Nurturing the next generation of Aboriginal beekeepers
5 June 2021 at 12:00 pm
“We see beekeeping as the perfect link for young people to learn in the bush with their ancestors.”
For generations, the Yawuru people have collected Melaleuca honey in the Kimberly for medicinal purposes.
Now, a small Kimberly bush honey business is making strides to train young Yawuru people in sustainable beekeeping, providing a way for them to work on and connect to country.
Yawuru woman Dianne Appleby, and her husband David Appleby, started Walaja Broome Bush Honey in 2014. The pair harvest honey from the bees feeding on Saltwater Paperbark and Melaleuca trees planted across Roebuck Plains Cattle Station – a 750,000 acre cattle station owned and managed by the Yawuru Aboriginal Group.
Thanks to a combination of modern beekeeping and a knowledge of native plants, the business has seen enormous growth, producing anywhere between 700 and 800 kilograms of raw, medically-graded honey in a season.
To keep up with demand, Naomi Abbleby (Dianne and David’s daughter) has come on as an apprentice to master the art of queen bee rearing, learning skills from her mum and gaining knowledge about their ancestral ties to Yawuru country.
An opportunity for the next generation
David Appleby told Pro Bono News that beekeeping was an opportunity for young Yawuru people to find work in an industry that would simultaneously help them connect with country.
“We see beekeeping as the perfect link for young people to learn in the bush with their ancestors,” Appleby said.
“Obviously it’s not for everyone, but we would love to be able to offer this opportunity for people to learn this skill.”
He said that the approach Walaja was taking to beekeeping was designed to last, and protect the earth for future generations to come.
“Globally, bees are in danger of being wiped out, you know, and they’re so important for pollination purposes,” he said.
“The bees we use, the European honeybee, are not invasive.

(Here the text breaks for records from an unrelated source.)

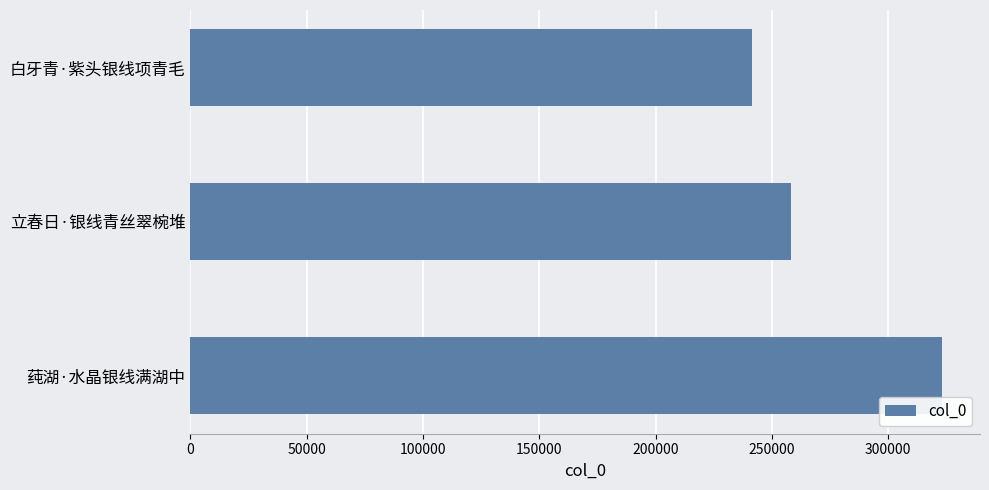

Reading top to bottom, list all the values displayed in this chart.

白牙青·紫头银线项青毛=241354	立春日·银线青丝翠椀堆=258113	莼湖·水晶银线满湖中=323266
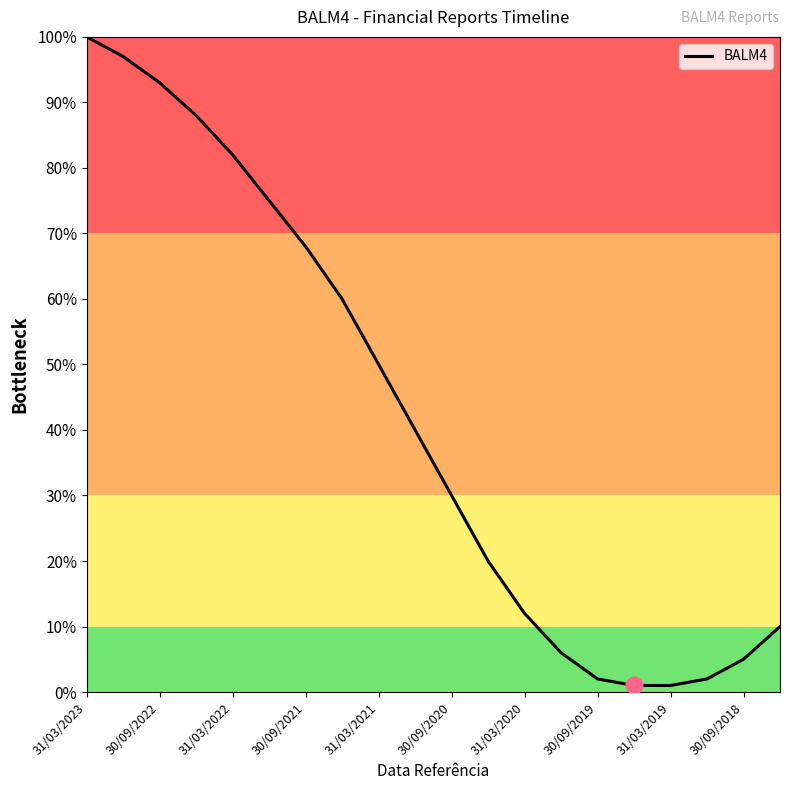

What is the difference between the maximum and minimum values?

99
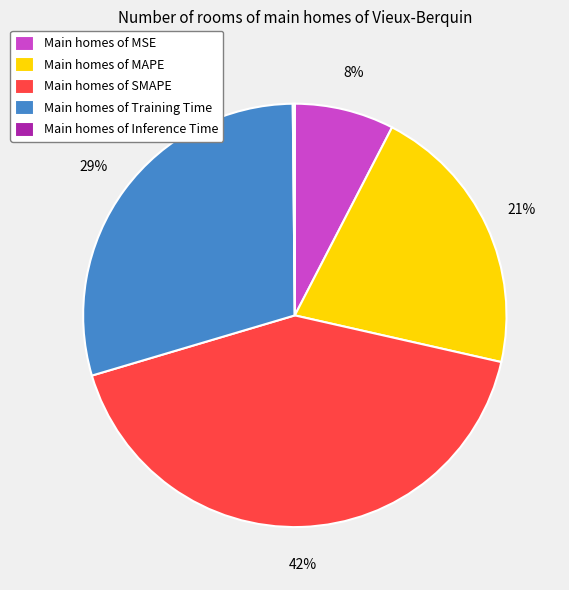

What is the largest slice in the pie chart?

Main homes of SMAPE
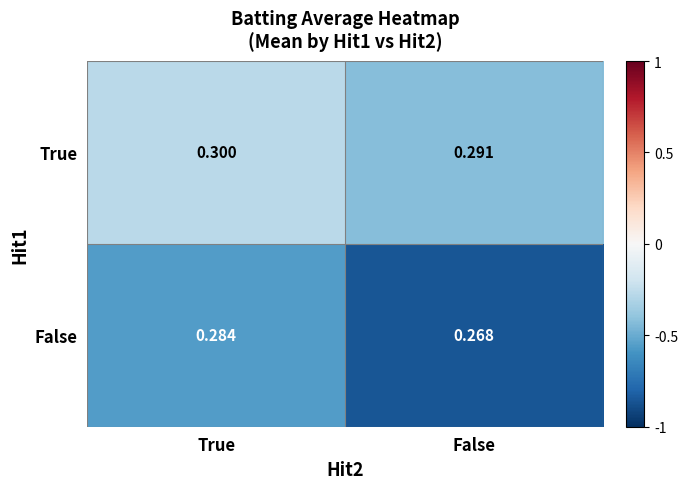

List the series in order of their peak value, highest first.

True, False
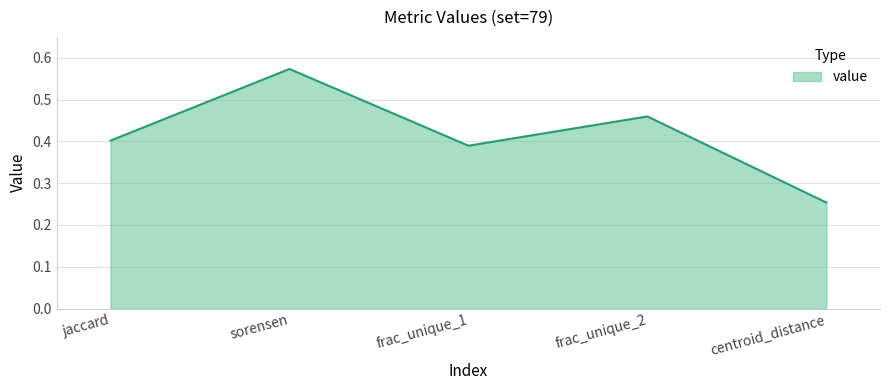

True or false: the data shows 0.1 at frac_unique_1.

False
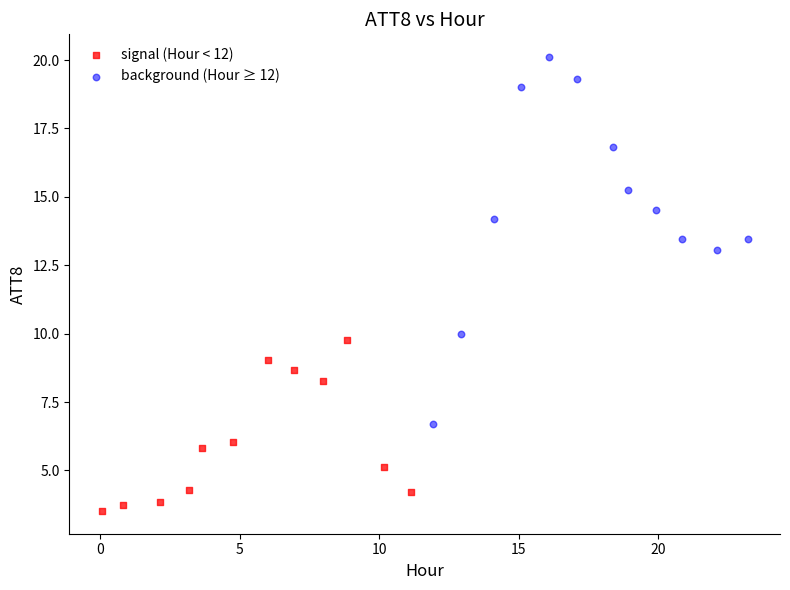

Which series has the widest spread of Y values?

background (Hour ≥ 12)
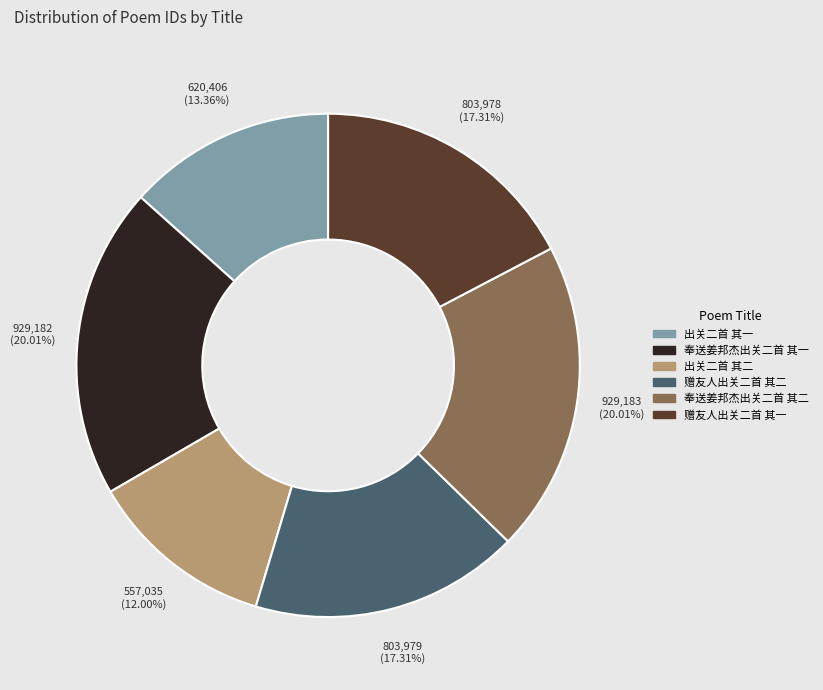

What is the smallest slice in the pie chart?

出关二首 其二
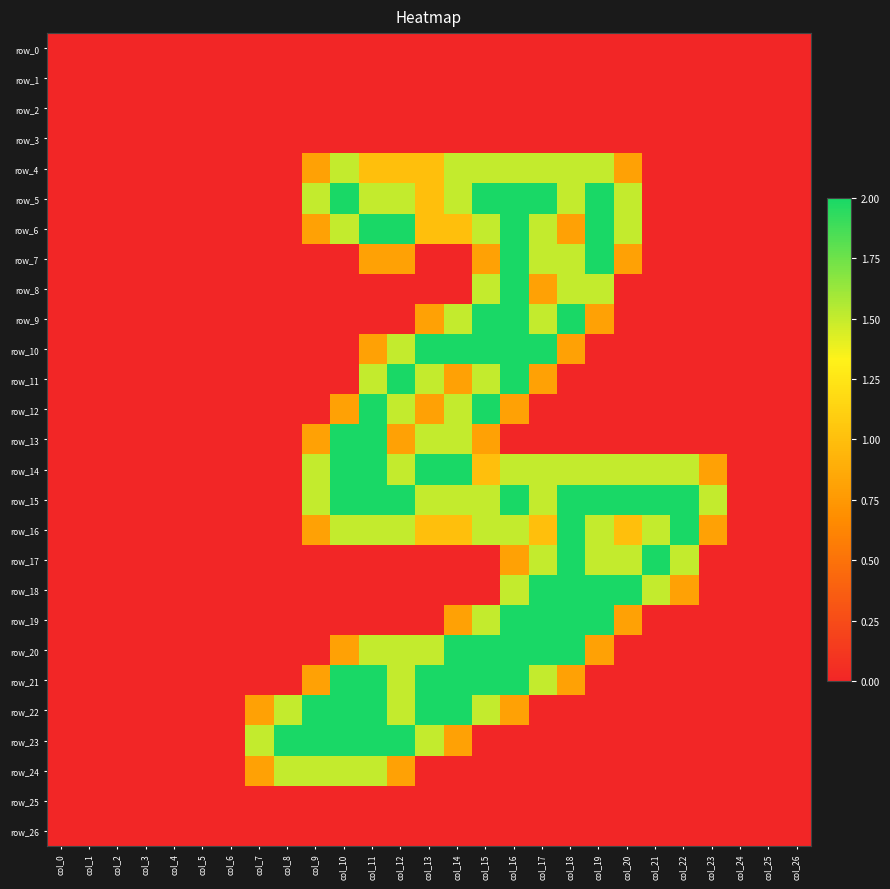

True or false: row_13 has a value of 1.3 at col_1.

False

They live in harmony with the butterflies and all the other pollinators that we see every day when we’re working.”
Currently, the northern part of Western Australia is a largely untapped resource in the state’s $50 million honey industry.
Appleby said while progress was slow due to being so isolated from the rest of the country, progress was happening.
“We’ll be able to increase ever so slowly but carefully our production of honey. We’ve got a very positive outlook on things,” he said.
“The key is to be able to meet the demand and not go too fast.”